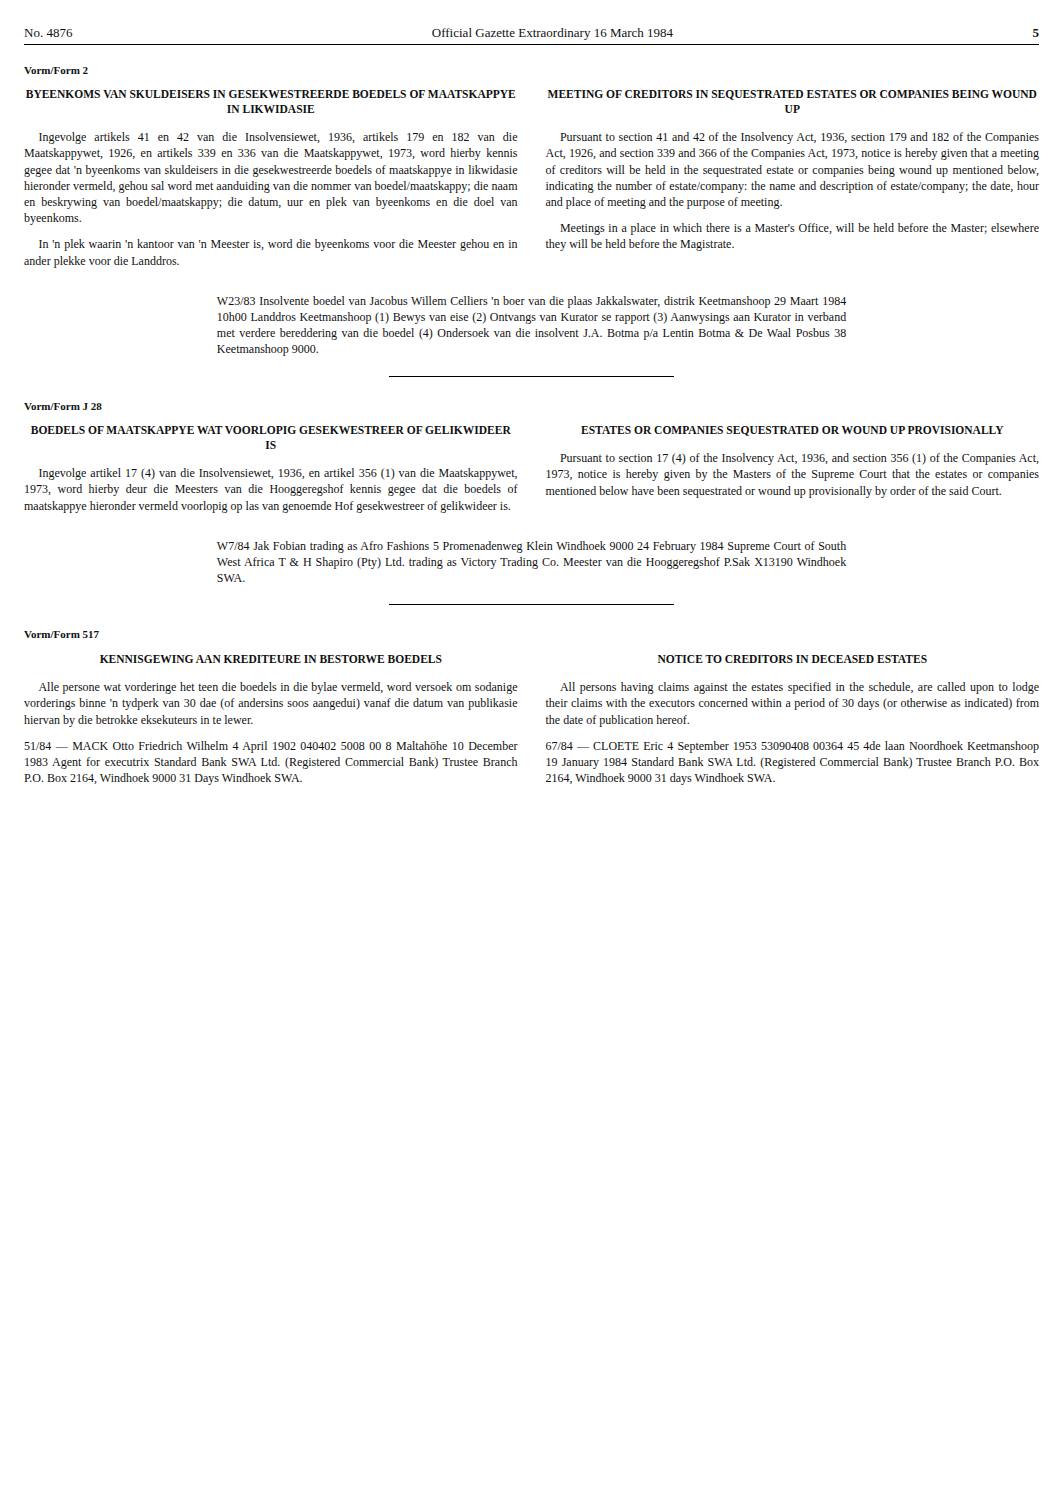No. 4876
Official Gazette Extraordinary 16 March 1984
5
Vorm/Form 2
Byeenkoms van skuldeisers in gesekwestreerde boedels of maatskappye in likwidasie
Ingevolge artikels 41 en 42 van die Insolvensiewet, 1936, artikels 179 en 182 van die Maatskappywet, 1926, en artikels 339 en 336 van die Maatskappywet, 1973, word hierby kennis gegee dat 'n byeenkoms van skuldeisers in die gesekwestreerde boedels of maatskappye in likwidasie hieronder vermeld, gehou sal word met aanduiding van die nommer van boedel/maatskappy; die naam en beskrywing van boedel/maatskappy; die datum, uur en plek van byeenkoms en die doel van byeenkoms.
In 'n plek waarin 'n kantoor van 'n Meester is, word die byeenkoms voor die Meester gehou en in ander plekke voor die Landdros.
Meeting of creditors in sequestrated estates or companies being wound up
Pursuant to section 41 and 42 of the Insolvency Act, 1936, section 179 and 182 of the Companies Act, 1926, and section 339 and 366 of the Companies Act, 1973, notice is hereby given that a meeting of creditors will be held in the sequestrated estate or companies being wound up mentioned below, indicating the number of estate/company: the name and description of estate/company; the date, hour and place of meeting and the purpose of meeting.
Meetings in a place in which there is a Master's Office, will be held before the Master; elsewhere they will be held before the Magistrate.
W23/83 Insolvente boedel van Jacobus Willem Celliers 'n boer van die plaas Jakkalswater, distrik Keetmanshoop 29 Maart 1984 10h00 Landdros Keetmanshoop (1) Bewys van eise (2) Ontvangs van Kurator se rapport (3) Aanwysings aan Kurator in verband met verdere bereddering van die boedel (4) Ondersoek van die insolvent J.A. Botma p/a Lentin Botma & De Waal Posbus 38 Keetmanshoop 9000.
Vorm/Form J 28
Boedels of maatskappye wat voorlopig gesekwestreer of gelikwideer is
Ingevolge artikel 17 (4) van die Insolvensiewet, 1936, en artikel 356 (1) van die Maatskappywet, 1973, word hierby deur die Meesters van die Hooggeregshof kennis gegee dat die boedels of maatskappye hieronder vermeld voorlopig op las van genoemde Hof gesekwestreer of gelikwideer is.
Estates or companies sequestrated or wound up provisionally
Pursuant to section 17 (4) of the Insolvency Act, 1936, and section 356 (1) of the Companies Act, 1973, notice is hereby given by the Masters of the Supreme Court that the estates or companies mentioned below have been sequestrated or wound up provisionally by order of the said Court.
W7/84 Jak Fobian trading as Afro Fashions 5 Promenadenweg Klein Windhoek 9000 24 February 1984 Supreme Court of South West Africa T & H Shapiro (Pty) Ltd. trading as Victory Trading Co. Meester van die Hooggeregshof P.Sak X13190 Windhoek SWA.
Vorm/Form 517
Kennisgewing aan krediteure in bestorwe boedels
Alle persone wat vorderinge het teen die boedels in die bylae vermeld, word versoek om sodanige vorderings binne 'n tydperk van 30 dae (of andersins soos aangedui) vanaf die datum van publikasie hiervan by die betrokke eksekuteurs in te lewer.
51/84 — MACK Otto Friedrich Wilhelm 4 April 1902 040402 5008 00 8 Maltahöhe 10 December 1983 Agent for executrix Standard Bank SWA Ltd. (Registered Commercial Bank) Trustee Branch P.O. Box 2164, Windhoek 9000 31 Days Windhoek SWA.
Notice to creditors in deceased estates
All persons having claims against the estates specified in the schedule, are called upon to lodge their claims with the executors concerned within a period of 30 days (or otherwise as indicated) from the date of publication hereof.
67/84 — CLOETE Eric 4 September 1953 53090408 00364 45 4de laan Noordhoek Keetmanshoop 19 January 1984 Standard Bank SWA Ltd. (Registered Commercial Bank) Trustee Branch P.O. Box 2164, Windhoek 9000 31 days Windhoek SWA.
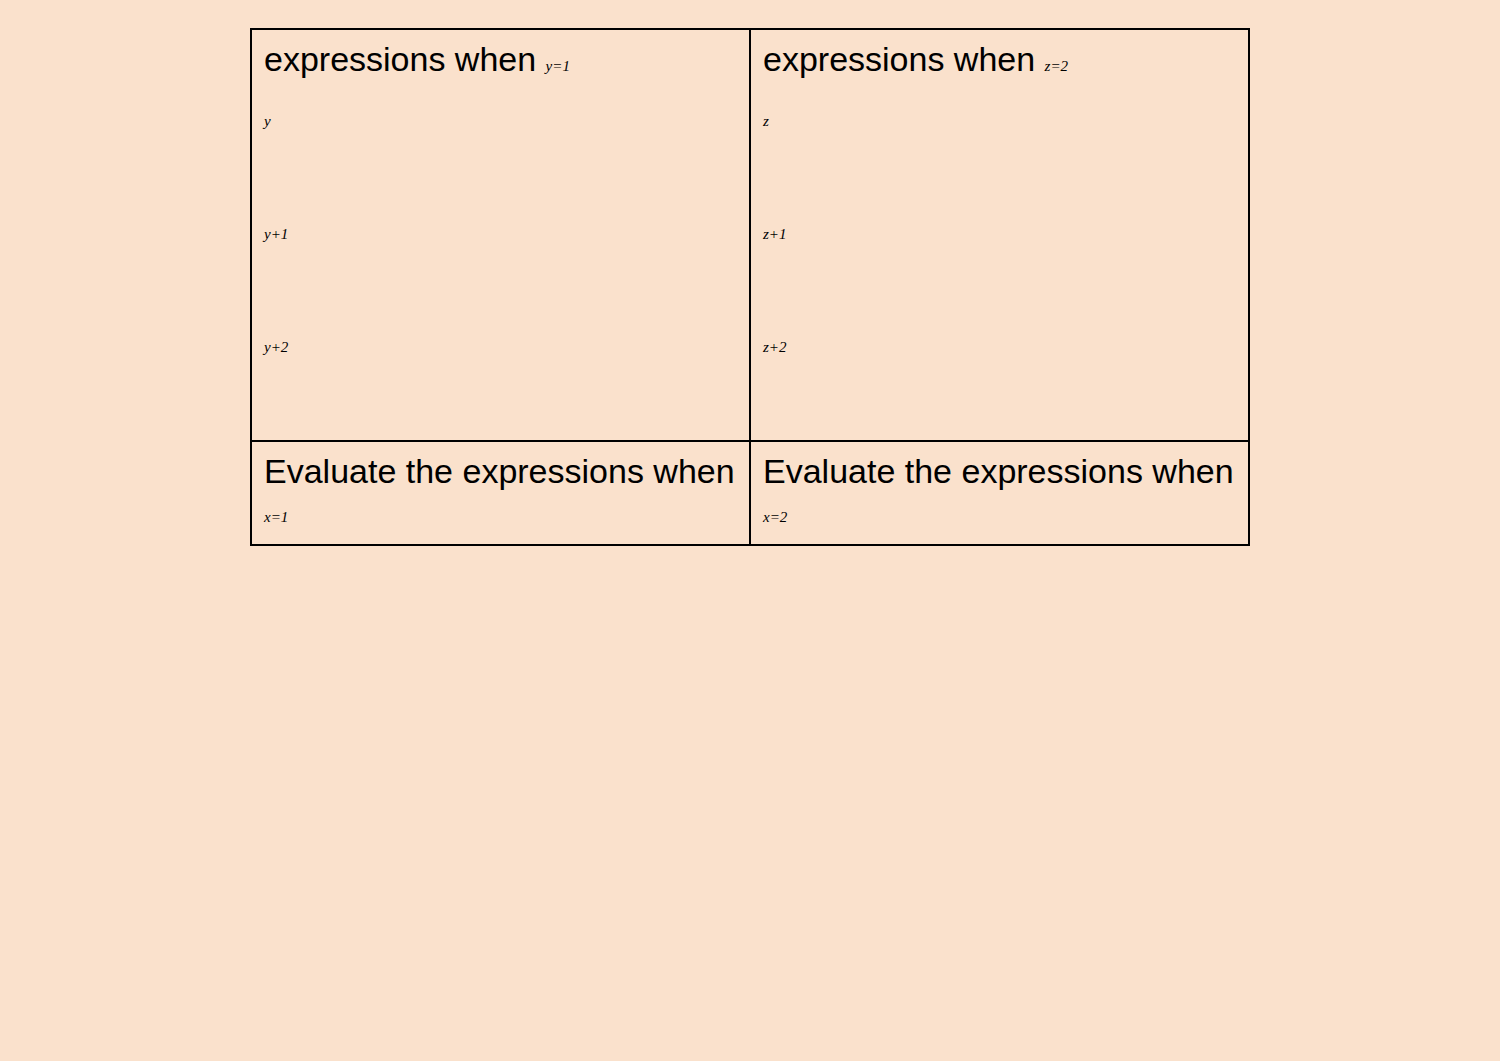| expressions when y=1 y y+1 y+2 | expressions when z=2 z z+1 z+2 |
| Evaluate the expressions when x=1 | Evaluate the expressions when x=2 |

---+---

* _WORK REQUIRED_:
Please repeat the entries exactly. Do not include the pictures.

* _EXERCISE SOLUTION_:
No. 4876
Official Gazette Extraordinary 16 March 1984
5
Vorm/Form 2
Byeenkoms van skuldeisers in gesekwestreerde boedels of maatskappye in likwidasie
Ingevolge artikels 41 en 42 van die Insolvensiewet, 1936, artikels 179 en 182 van die Maatskappywet, 1926, en artikels 339 en 336 van die Maatskappywet, 1973, word hierby kennis gegee dat 'n byeenkoms van skuldeisers in die gesekwestreerde boedels of maatskappye in likwidasie hieronder vermeld, gehou sal word met aanduiding van die nommer van boedel/maatskappy; die naam en beskrywing van boedel/maatskappy; die datum, uur en plek van byeenkoms en die doel van byeenkoms.
In 'n plek waarin 'n kantoor van 'n Meester is, word die byeenkoms voor die Meester gehou en in ander plekke voor die Landdros.
Meeting of creditors in sequestrated estates or companies being wound up
Pursuant to section 41 and 42 of the Insolvency Act, 1936, section 179 and 182 of the Companies Act, 1926, and section 339 and 366 of the Companies Act, 1973, notice is hereby given that a meeting of creditors will be held in the sequestrated estate or companies being wound up mentioned below, indicating the number of estate/company: the name and description of estate/company; the date, hour and place of meeting and the purpose of meeting.
Meetings in a place in which there is a Master's Office, will be held before the Master; elsewhere they will be held before the Magistrate.
W23/83 Insolvente boedel van Jacobus Willem Celliers 'n boer van die plaas Jakkalswater, distrik Keetmanshoop 29 Maart 1984 10h00 Landdros Keetmanshoop (1) Bewys van eise (2) Ontvangs van Kurator se rapport (3) Aanwysings aan Kurator in verband met verdere bereddering van die boedel (4) Ondersoek van die insolvent J.A. Botma p/a Lentin Botma & De Waal Posbus 38 Keetmanshoop 9000.
Vorm/Form J 28
Boedels of maatskappye wat voorlopig gesekwestreer of gelikwideer is
Ingevolge artikel 17 (4) van die Insolvensiewet, 1936, en artikel 356 (1) van die Maatskappywet, 1973, word hierby deur die Meesters van die Hooggeregshof kennis gegee dat die boedels of maatskappye hieronder vermeld voorlopig op las van genoemde Hof gesekwestreer of gelikwideer is.
Estates or companies sequestrated or wound up provisionally
Pursuant to section 17 (4) of the Insolvency Act, 1936, and section 356 (1) of the Companies Act, 1973, notice is hereby given by the Masters of the Supreme Court that the estates or companies mentioned below have been sequestrated or wound up provisionally by order of the said Court.
W7/84 Jak Fobian trading as Afro Fashions 5 Promenadenweg Klein Windhoek 9000 24 February 1984 Supreme Court of South West Africa T & H Shapiro (Pty) Ltd. trading as Victory Trading Co. Meester van die Hooggeregshof P.Sak X13190 Windhoek SWA.
Vorm/Form 517
Kennisgewing aan krediteure in bestorwe boedels
Alle persone wat vorderinge het teen die boedels in die bylae vermeld, word versoek om sodanige vorderings binne 'n tydperk van 30 dae (of andersins soos aangedui) vanaf die datum van publikasie hiervan by die betrokke eksekuteurs in te lewer.
51/84 — MACK Otto Friedrich Wilhelm 4 April 1902 040402 5008 00 8 Maltahöhe 10 December 1983 Agent for executrix Standard Bank SWA Ltd. (Registered Commercial Bank) Trustee Branch P.O. Box 2164, Windhoek 9000 31 Days Windhoek SWA.
Notice to creditors in deceased estates
All persons having claims against the estates specified in the schedule, are called upon to lodge their claims with the executors concerned within a period of 30 days (or otherwise as indicated) from the date of publication hereof.
67/84 — CLOETE Eric 4 September 1953 53090408 00364 45 4de laan Noordhoek Keetmanshoop 19 January 1984 Standard Bank SWA Ltd. (Registered Commercial Bank) Trustee Branch P.O. Box 2164, Windhoek 9000 31 days Windhoek SWA.
| expressions when y=1 y y+1 y+2 | expressions when z=2 z z+1 z+2 |
| Evaluate the expressions when x=1 | Evaluate the expressions when x=2 |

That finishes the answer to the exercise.